**Action item:**
Only lines holding the word "down" are wanted. Copy them from the listing below.

**Data to use:**
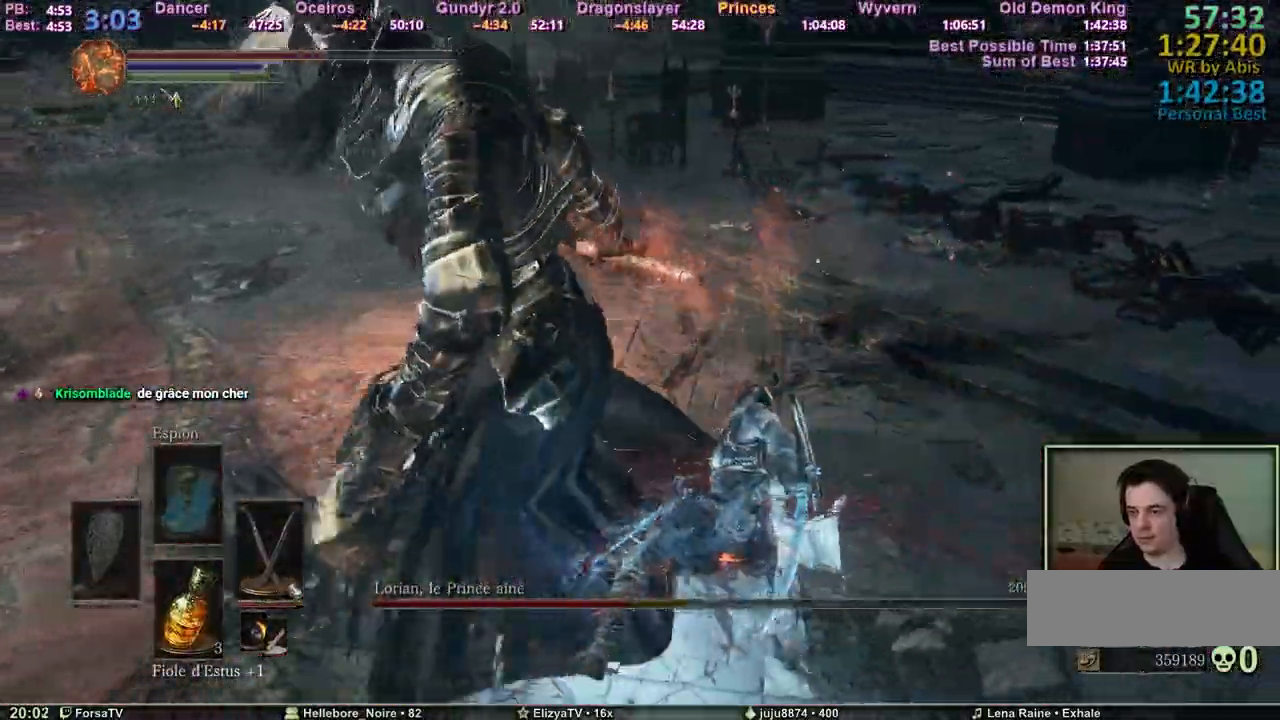
{"keys": ["d", "z"], "mouse": [], "events": []}
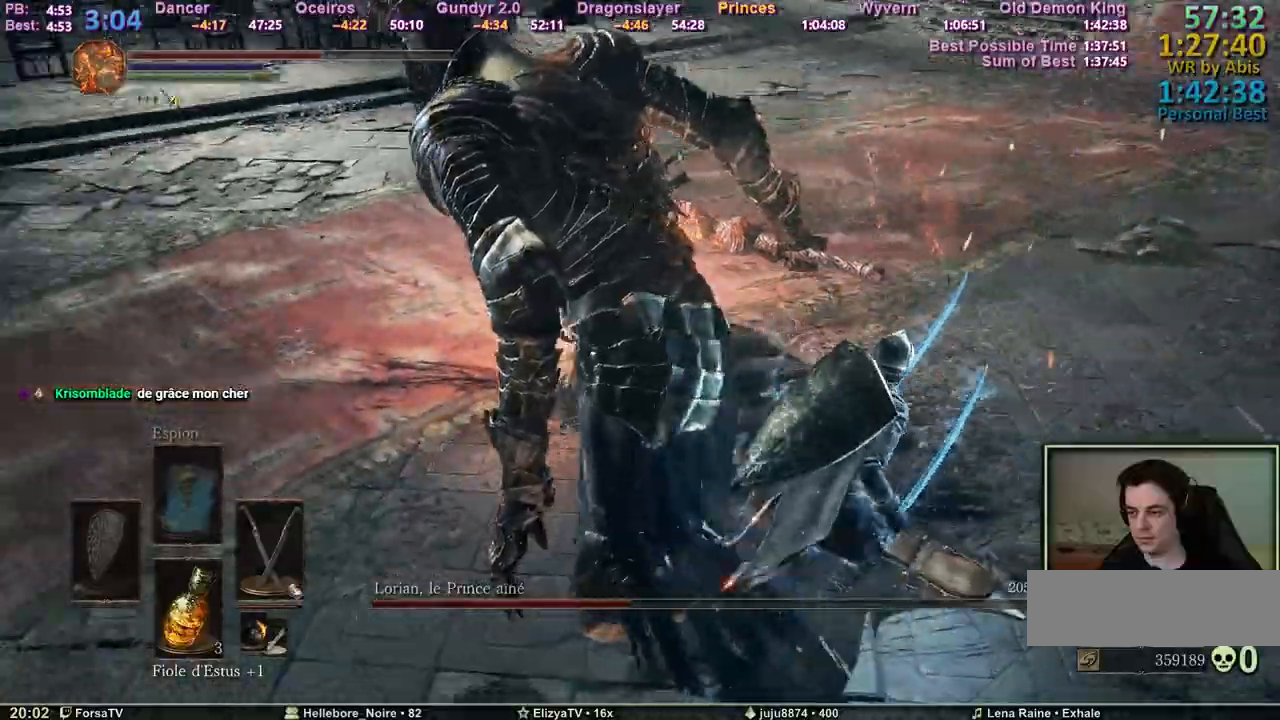
{"keys": ["d", "z"], "mouse": [], "events": [[233, "mouse_wheel", "down"], [383, "mouse_wheel", "up"]]}
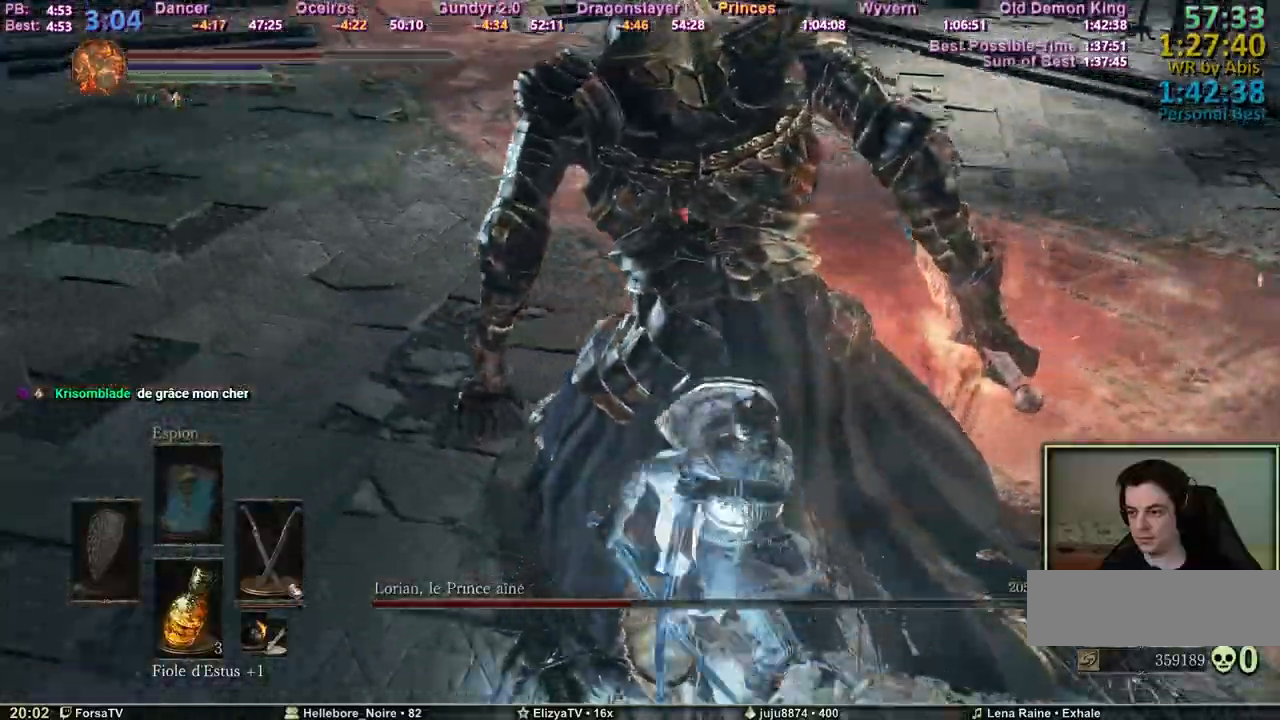
{"keys": ["d", "z"], "mouse": [], "events": []}
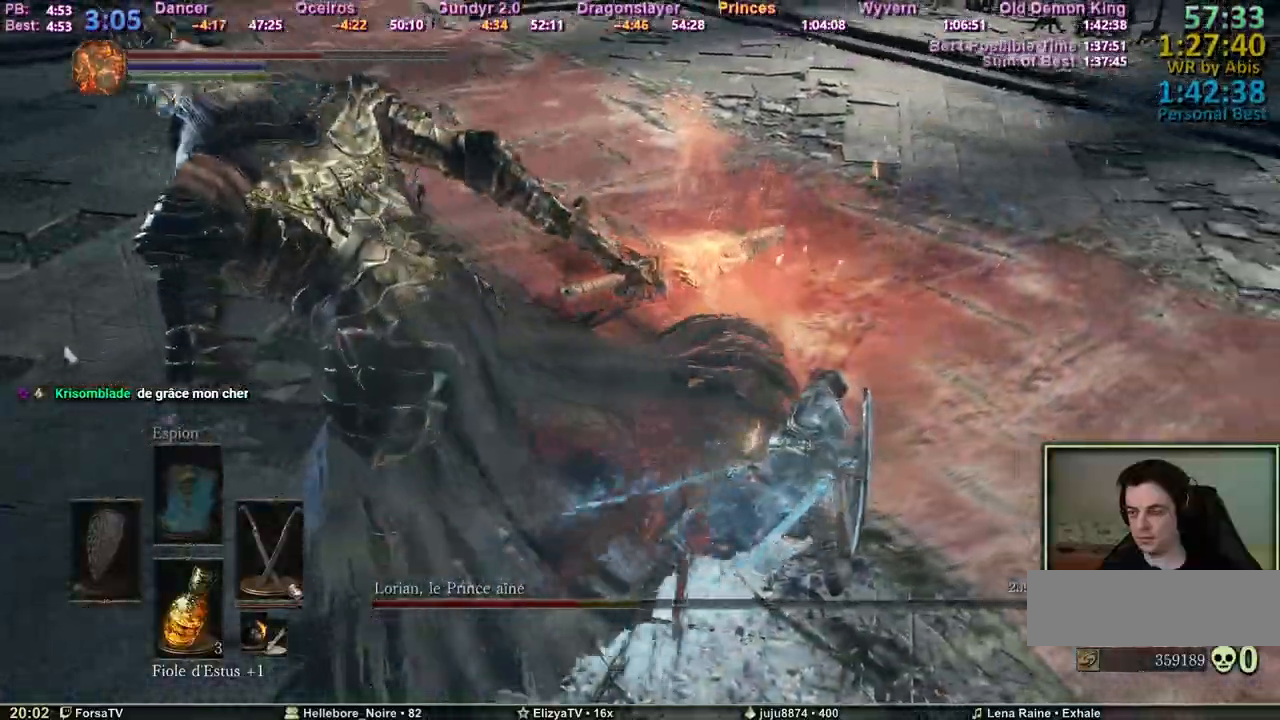
{"keys": ["d", "s"], "mouse": [], "events": [[367, "z", "up"], [450, "s", "down"]]}
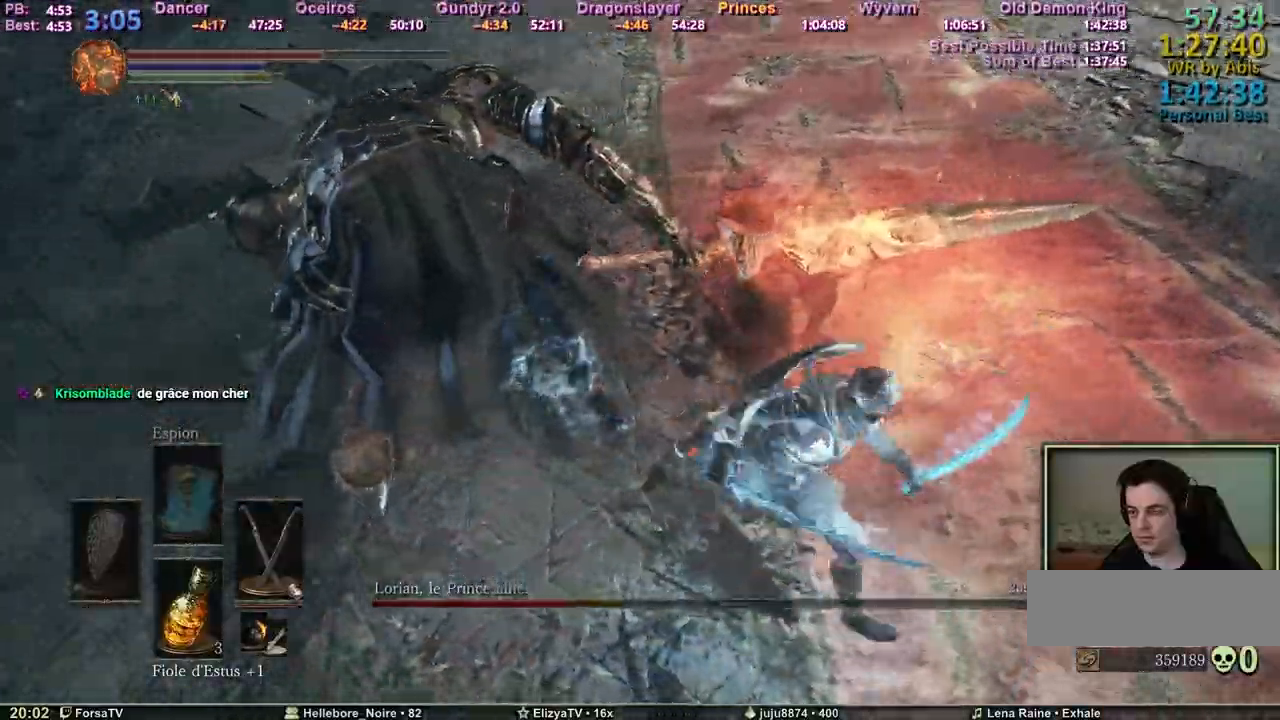
{"keys": ["z"], "mouse": [], "events": [[50, "q", "down"], [100, "d", "up"], [133, "s", "up"], [233, "z", "down"], [283, "mouse_wheel", "down"], [333, "q", "up"], [417, "mouse_wheel", "up"]]}
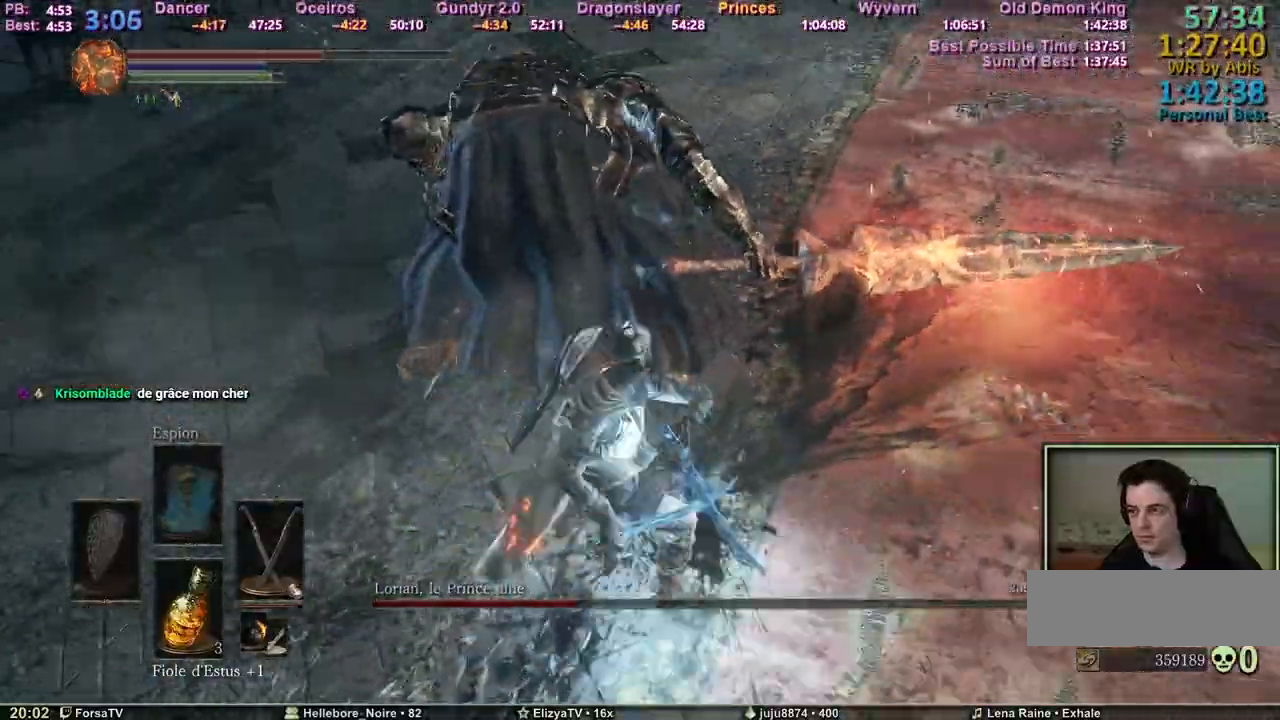
{"keys": ["z"], "mouse": ["wheel"], "events": [[383, "mouse_wheel", "down"]]}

**Answer box:**
{"keys": ["d", "z"], "mouse": [], "events": [[233, "mouse_wheel", "down"], [383, "mouse_wheel", "up"]]}
{"keys": ["d", "s"], "mouse": [], "events": [[367, "z", "up"], [450, "s", "down"]]}
{"keys": ["z"], "mouse": [], "events": [[50, "q", "down"], [100, "d", "up"], [133, "s", "up"], [233, "z", "down"], [283, "mouse_wheel", "down"], [333, "q", "up"], [417, "mouse_wheel", "up"]]}
{"keys": ["z"], "mouse": ["wheel"], "events": [[383, "mouse_wheel", "down"]]}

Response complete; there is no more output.